Maurice, île paradisiaque pour touristes avec tous les clichés qui vont avec, c’est fini ? Pas vraiment, répond François Guibert qui explique qu’un rebranding de la destination est en cours de réflexion. Une consultation internationale et locale va permettre d’identifier des agences spécialisées qui devront créer une nouvelle image pour Maurice. Sans occulter celle qui a fait son succès touristique, le rebranding devra intégrer les nouvelles valeurs que l’île veut communiquer au reste du monde comme l’art, la culture, le sport et bien sûr le business en général.
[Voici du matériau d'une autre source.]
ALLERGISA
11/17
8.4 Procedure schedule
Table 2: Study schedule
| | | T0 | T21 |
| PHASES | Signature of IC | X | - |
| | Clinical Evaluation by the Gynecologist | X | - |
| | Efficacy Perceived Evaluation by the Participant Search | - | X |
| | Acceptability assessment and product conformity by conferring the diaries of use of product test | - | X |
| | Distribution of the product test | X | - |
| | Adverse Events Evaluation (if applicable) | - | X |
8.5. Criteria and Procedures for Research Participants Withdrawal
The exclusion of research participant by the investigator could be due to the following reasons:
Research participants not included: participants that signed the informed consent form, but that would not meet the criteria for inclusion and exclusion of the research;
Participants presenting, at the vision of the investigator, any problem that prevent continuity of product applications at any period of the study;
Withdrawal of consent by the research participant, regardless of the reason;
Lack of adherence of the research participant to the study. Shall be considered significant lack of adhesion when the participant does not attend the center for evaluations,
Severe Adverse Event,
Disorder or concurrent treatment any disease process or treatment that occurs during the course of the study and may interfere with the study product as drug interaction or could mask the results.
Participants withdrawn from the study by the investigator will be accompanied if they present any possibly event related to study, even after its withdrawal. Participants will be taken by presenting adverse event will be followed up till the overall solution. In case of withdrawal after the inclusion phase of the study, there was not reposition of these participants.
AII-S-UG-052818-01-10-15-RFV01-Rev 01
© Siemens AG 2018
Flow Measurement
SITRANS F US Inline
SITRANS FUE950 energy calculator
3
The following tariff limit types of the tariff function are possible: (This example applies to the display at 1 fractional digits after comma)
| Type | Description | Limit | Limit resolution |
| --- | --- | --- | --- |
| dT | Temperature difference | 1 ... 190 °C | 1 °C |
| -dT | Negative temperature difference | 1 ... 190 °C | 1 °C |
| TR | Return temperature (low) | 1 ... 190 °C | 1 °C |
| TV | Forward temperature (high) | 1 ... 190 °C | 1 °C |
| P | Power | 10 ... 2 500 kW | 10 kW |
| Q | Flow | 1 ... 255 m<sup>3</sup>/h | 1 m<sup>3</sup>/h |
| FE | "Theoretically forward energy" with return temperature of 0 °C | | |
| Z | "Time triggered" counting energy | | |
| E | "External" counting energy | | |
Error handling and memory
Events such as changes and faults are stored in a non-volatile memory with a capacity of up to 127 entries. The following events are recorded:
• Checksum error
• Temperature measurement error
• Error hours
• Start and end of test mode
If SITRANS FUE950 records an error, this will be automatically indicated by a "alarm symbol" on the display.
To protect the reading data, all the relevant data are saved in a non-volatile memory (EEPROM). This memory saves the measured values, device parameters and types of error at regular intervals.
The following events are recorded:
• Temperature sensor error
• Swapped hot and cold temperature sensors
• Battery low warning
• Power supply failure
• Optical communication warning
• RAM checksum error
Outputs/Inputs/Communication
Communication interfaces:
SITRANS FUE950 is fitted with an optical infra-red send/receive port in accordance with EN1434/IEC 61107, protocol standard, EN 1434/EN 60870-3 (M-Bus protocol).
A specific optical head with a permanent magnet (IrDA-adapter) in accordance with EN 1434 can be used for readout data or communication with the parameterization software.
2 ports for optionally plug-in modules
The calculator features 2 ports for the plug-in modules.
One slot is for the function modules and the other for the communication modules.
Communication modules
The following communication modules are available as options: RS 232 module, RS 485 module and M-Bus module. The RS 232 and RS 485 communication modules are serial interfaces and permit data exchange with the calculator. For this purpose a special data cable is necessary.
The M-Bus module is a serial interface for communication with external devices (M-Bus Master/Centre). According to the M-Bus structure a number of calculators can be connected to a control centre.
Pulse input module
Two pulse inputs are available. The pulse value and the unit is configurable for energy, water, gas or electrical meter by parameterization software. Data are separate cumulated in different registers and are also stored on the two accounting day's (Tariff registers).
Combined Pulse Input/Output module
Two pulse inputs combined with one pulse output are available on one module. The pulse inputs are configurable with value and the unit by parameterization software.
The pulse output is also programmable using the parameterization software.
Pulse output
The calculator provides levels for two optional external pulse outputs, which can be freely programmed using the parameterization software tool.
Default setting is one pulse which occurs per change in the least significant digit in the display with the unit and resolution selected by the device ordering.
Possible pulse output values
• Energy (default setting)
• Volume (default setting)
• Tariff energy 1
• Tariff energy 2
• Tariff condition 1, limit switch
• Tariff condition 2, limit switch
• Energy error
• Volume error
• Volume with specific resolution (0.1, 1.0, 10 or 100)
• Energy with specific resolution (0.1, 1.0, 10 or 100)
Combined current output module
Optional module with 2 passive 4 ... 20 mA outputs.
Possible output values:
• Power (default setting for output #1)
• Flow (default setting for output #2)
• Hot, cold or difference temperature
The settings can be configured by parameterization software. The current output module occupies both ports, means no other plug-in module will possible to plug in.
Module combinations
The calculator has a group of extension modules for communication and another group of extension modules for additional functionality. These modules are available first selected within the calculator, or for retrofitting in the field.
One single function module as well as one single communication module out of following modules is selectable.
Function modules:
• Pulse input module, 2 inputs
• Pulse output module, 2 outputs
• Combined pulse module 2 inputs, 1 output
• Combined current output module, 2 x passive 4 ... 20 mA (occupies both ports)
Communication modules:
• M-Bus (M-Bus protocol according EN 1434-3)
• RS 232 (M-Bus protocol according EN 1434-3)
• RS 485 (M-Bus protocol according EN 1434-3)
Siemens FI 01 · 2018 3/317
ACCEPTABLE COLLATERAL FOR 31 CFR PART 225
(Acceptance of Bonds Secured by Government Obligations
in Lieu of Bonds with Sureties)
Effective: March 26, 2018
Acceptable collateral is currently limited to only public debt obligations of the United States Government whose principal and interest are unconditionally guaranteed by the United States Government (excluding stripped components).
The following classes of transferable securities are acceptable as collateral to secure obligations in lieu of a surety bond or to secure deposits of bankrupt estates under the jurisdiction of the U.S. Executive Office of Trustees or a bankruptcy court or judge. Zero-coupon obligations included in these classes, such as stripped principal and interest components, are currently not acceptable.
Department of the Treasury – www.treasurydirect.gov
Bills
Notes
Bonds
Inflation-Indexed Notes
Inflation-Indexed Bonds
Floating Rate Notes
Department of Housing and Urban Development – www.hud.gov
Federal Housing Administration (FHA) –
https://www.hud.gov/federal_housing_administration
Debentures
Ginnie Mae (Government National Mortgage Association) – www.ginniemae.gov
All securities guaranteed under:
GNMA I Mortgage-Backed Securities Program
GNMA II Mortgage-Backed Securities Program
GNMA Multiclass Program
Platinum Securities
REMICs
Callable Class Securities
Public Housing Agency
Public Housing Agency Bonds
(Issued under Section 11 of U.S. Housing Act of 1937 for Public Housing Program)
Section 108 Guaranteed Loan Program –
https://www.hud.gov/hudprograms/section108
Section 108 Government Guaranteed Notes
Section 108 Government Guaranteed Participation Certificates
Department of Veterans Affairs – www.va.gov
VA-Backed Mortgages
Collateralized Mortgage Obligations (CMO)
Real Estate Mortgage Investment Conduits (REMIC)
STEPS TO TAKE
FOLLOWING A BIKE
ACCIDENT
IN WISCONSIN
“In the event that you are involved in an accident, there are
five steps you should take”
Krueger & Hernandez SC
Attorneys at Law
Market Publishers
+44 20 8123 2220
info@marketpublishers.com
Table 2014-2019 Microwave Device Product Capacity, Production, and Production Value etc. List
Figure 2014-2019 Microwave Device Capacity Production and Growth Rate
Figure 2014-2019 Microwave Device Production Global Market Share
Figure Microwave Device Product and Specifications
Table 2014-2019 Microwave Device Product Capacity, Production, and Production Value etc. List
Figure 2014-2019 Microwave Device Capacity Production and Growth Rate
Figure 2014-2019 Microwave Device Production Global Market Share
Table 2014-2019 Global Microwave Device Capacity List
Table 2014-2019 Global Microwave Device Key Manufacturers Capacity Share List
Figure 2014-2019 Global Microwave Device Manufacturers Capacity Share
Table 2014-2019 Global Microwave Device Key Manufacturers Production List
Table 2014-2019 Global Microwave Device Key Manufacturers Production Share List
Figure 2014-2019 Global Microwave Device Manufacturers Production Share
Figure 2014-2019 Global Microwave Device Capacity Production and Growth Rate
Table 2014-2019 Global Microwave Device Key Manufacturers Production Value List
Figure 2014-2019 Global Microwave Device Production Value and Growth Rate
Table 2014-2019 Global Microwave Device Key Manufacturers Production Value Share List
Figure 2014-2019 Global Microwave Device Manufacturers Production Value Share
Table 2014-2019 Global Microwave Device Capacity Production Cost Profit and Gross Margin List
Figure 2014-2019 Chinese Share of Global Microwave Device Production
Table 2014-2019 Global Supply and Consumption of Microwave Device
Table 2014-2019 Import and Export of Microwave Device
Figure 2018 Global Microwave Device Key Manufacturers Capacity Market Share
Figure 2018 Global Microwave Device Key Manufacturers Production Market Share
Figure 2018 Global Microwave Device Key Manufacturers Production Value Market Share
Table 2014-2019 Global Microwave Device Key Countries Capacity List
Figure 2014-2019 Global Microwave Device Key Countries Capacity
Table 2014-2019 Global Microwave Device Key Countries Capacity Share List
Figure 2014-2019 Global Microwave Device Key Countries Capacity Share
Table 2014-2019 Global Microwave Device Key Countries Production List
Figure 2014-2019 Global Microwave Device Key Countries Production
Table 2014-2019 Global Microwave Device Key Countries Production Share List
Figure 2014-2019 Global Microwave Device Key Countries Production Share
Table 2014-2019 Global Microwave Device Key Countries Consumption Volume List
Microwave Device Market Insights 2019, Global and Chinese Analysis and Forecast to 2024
Une nouvelle image qui devrait être dévoilée avant la fin de l’année.

Photos : Davidsen Arnachellum
 

Une vocation asiatique
Nommé Chevalier de l’Ordre National du Mérite en 2009, François Guibert a travaillé plus de 38 ans pour STMicroelectronics, un des tout premiers acteurs mondiaux de la production de semi-conducteurs, notamment comme vice-président du Corporate Business Development et président pour la Chine et l’Asie du Sud. Il a également été président de la Chambre de commerce et d’Industrie (CCI) France-Taïwan, président de la Chambre de commerce européenne de Singapour et également membre du Conseil d’administration du Singapore Economic Development Board, l’équivalent de l’EDB. 
Mais c’est sur son rôle en tant que fondateur et président de l’EU-ASEAN Business Council que François Guibert insiste le plus : « Pour la première fois en 2013 toutes les CCI d’Europe ont pu se connecter avec leurs homologues asiatiques réunies au sein de la zone de libre-échange de l’ASEAN (Association des nations de l’Asie du Sud-Est). » Un réseau mis en place sous son impulsion et dont Maurice ne pourra que profiter.